Dataset:
- Opening Delimiter -

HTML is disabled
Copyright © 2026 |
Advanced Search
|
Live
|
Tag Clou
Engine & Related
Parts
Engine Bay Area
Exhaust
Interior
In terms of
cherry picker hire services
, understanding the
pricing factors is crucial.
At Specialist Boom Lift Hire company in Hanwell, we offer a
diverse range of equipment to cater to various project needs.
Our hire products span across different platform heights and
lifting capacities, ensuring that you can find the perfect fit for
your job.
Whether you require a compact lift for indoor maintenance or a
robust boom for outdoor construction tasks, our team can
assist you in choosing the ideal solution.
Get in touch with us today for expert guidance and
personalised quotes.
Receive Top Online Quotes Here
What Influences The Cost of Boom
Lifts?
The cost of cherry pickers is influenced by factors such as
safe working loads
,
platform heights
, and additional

- Closing Delimiter -
- Opening Delimiter -

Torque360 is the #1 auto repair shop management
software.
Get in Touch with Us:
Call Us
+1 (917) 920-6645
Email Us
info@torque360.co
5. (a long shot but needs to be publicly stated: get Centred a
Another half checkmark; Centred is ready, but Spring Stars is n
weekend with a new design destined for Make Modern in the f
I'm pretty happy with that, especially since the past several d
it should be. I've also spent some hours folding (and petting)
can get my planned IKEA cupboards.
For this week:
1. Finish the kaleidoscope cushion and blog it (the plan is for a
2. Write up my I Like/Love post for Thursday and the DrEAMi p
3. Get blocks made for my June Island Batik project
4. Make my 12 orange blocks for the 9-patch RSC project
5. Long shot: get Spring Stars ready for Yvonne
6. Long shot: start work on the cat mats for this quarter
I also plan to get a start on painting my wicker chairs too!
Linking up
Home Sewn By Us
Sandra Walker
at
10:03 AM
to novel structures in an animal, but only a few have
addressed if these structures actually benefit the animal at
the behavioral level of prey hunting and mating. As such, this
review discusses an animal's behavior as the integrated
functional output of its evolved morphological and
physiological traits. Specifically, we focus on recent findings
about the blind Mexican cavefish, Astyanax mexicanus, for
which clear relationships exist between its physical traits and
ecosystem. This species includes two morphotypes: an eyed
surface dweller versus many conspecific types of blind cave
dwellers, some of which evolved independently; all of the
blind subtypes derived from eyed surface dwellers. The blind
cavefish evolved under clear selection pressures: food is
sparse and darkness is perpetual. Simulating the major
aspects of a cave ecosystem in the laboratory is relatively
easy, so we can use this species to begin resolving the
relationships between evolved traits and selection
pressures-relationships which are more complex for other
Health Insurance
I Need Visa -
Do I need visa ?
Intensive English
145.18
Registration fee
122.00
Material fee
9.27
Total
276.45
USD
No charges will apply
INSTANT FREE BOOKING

- Closing Delimiter -

Work task: Report the tally of lines in the listing that carry the string "dwellers", and nothing else.

Problem solution: 2